*** The input ***
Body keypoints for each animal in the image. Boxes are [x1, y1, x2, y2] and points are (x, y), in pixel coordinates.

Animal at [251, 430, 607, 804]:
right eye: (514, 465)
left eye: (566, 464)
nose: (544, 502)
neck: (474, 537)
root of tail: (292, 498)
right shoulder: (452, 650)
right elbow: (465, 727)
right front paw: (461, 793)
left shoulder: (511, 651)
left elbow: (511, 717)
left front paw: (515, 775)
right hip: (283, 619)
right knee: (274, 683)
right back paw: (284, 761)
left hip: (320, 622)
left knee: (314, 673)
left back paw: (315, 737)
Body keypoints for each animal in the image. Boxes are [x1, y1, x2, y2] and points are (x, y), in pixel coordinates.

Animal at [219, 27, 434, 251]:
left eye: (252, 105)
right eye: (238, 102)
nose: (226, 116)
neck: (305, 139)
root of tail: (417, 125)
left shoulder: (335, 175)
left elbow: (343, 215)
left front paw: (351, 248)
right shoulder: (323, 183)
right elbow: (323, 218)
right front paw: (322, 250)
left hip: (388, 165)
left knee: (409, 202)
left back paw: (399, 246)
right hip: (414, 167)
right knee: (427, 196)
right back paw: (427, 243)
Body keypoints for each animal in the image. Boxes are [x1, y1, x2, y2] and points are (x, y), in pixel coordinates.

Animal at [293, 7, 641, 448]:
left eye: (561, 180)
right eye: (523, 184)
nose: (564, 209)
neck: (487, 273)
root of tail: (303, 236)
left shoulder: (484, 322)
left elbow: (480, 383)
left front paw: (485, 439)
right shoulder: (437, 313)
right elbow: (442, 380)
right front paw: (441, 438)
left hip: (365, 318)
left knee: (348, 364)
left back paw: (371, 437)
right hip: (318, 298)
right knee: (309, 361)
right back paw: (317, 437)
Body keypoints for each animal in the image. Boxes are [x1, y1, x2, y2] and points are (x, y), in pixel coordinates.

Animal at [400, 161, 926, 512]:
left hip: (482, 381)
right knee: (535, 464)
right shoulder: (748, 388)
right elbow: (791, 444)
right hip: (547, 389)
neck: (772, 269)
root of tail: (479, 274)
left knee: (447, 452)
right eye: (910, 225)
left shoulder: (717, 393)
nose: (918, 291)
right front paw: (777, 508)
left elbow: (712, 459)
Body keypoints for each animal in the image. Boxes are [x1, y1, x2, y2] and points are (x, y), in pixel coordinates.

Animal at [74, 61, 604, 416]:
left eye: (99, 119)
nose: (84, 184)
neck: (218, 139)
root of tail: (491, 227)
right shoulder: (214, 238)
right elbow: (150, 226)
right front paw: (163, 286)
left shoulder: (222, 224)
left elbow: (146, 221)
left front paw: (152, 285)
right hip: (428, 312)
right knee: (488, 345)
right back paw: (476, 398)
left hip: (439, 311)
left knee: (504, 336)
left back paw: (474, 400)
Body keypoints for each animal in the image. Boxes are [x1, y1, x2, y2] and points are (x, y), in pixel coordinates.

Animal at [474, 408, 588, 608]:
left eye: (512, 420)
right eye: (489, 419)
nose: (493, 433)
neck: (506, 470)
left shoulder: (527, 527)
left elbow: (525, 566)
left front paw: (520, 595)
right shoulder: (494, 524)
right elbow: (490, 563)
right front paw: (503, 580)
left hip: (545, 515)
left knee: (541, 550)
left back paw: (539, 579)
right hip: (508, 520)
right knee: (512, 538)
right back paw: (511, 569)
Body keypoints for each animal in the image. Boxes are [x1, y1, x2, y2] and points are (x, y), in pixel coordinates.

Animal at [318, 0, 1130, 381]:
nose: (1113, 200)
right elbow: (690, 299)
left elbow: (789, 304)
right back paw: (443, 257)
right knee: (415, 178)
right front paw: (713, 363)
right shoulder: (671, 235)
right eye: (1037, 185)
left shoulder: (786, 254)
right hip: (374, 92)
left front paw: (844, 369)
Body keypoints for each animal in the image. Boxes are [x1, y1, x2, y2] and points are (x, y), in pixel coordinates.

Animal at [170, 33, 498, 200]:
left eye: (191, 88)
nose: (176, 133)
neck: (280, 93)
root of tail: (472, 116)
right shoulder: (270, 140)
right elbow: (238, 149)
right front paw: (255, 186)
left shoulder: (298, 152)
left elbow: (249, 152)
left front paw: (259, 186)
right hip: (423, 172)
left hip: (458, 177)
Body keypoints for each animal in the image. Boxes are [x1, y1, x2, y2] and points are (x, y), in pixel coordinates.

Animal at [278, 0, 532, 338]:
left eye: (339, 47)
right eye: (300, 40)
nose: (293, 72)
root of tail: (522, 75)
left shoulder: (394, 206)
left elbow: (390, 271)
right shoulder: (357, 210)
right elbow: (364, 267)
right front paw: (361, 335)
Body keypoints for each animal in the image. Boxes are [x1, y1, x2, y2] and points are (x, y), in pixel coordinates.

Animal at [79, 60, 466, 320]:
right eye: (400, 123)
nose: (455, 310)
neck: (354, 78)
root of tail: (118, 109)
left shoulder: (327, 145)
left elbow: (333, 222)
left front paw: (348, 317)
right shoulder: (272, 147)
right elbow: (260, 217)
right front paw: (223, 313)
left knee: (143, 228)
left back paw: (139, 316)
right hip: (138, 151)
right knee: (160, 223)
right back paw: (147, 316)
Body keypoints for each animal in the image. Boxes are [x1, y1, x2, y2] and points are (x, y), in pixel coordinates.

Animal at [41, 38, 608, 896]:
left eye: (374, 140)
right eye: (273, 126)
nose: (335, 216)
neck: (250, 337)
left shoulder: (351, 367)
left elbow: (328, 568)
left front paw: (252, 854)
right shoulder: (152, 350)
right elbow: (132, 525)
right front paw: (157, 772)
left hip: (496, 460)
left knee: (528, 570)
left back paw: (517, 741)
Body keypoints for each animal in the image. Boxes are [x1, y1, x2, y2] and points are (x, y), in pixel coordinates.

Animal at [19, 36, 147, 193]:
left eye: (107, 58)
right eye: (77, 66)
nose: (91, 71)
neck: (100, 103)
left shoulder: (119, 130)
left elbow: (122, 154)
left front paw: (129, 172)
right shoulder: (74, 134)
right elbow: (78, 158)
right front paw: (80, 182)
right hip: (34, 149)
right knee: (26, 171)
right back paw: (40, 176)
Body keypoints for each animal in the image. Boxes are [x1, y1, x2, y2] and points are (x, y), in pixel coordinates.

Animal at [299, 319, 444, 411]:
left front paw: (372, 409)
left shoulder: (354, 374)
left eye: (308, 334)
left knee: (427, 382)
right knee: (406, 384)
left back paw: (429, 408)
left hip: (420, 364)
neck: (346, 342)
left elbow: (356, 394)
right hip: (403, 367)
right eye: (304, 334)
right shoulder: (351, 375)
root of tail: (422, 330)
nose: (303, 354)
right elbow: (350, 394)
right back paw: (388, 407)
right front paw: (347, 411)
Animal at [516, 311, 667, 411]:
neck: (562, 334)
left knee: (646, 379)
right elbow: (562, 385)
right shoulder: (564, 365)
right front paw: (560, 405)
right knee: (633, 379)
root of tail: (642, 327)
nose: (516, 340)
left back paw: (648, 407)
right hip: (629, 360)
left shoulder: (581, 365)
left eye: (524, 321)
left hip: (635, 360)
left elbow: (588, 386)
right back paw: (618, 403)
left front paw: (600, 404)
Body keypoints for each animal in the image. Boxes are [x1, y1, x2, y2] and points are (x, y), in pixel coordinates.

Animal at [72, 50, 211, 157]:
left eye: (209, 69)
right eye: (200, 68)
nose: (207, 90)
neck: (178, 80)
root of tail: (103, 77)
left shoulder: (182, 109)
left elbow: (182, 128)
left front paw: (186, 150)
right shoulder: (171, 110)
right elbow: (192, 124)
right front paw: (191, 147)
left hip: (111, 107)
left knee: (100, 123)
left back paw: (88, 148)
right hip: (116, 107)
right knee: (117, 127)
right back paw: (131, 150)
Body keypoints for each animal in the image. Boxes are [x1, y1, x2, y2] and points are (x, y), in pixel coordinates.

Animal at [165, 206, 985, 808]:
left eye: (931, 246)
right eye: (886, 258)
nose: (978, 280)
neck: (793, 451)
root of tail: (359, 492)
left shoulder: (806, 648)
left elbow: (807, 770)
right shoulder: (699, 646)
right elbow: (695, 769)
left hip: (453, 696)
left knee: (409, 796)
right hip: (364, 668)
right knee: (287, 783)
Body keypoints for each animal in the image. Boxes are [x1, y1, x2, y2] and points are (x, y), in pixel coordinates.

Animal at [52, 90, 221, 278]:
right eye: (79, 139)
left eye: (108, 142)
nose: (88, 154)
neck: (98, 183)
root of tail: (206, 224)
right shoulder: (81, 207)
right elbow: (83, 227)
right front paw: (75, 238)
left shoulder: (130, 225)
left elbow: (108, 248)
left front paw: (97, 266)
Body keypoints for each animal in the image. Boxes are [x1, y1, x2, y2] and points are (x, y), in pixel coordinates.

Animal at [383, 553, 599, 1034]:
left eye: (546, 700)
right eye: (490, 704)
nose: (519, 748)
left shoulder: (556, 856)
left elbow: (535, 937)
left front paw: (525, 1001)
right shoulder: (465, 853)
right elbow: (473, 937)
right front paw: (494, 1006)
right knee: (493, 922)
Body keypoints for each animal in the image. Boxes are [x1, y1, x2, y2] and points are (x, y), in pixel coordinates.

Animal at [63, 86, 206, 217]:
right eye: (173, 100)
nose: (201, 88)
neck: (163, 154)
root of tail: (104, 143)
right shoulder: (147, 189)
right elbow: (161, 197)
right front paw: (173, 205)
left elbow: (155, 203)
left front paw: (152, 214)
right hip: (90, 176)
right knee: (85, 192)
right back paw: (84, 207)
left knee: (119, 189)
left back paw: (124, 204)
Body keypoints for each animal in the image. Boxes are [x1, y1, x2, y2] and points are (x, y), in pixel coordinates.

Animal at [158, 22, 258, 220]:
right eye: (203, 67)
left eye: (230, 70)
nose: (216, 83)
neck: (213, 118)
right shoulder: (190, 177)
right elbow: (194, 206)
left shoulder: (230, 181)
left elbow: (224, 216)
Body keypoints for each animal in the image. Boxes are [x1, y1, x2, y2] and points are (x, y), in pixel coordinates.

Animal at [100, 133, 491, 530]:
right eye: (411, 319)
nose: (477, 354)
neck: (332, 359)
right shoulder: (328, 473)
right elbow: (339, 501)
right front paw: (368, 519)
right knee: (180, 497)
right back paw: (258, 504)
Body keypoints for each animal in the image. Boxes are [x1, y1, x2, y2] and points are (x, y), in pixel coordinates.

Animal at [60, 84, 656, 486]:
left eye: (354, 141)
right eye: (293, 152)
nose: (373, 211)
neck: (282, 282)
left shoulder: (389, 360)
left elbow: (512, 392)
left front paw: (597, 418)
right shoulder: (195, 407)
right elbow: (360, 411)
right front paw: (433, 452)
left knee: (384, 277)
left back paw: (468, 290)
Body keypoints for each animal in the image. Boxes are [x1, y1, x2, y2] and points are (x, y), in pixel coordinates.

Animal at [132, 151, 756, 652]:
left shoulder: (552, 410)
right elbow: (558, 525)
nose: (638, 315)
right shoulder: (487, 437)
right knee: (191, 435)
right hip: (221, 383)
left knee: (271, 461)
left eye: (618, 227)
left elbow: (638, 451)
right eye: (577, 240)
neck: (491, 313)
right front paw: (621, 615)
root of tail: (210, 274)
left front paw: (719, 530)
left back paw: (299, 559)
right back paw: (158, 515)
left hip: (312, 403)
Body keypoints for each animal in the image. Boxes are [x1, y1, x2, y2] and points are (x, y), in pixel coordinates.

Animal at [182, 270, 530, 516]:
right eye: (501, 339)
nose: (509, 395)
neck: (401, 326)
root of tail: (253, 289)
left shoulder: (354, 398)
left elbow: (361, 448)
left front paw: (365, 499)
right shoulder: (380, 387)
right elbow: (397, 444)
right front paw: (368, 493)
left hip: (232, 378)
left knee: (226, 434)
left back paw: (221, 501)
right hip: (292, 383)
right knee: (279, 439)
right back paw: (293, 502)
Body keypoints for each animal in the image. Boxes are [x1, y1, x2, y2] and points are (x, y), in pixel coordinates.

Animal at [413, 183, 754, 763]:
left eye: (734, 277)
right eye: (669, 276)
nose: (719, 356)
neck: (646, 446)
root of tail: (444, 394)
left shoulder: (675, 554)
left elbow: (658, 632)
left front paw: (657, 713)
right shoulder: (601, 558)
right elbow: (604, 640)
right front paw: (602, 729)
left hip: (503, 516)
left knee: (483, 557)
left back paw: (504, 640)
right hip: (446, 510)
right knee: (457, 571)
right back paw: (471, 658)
***
▶ **Aim of the exercise**:
With the line that has "root of tail: (103, 77)" as the first and the line that has "right back paw: (131, 150)" as the last, repeat exactly that run of lines above and no more.

▶ **Exercise result**:
root of tail: (103, 77)
left shoulder: (182, 109)
left elbow: (182, 128)
left front paw: (186, 150)
right shoulder: (171, 110)
right elbow: (192, 124)
right front paw: (191, 147)
left hip: (111, 107)
left knee: (100, 123)
left back paw: (88, 148)
right hip: (116, 107)
right knee: (117, 127)
right back paw: (131, 150)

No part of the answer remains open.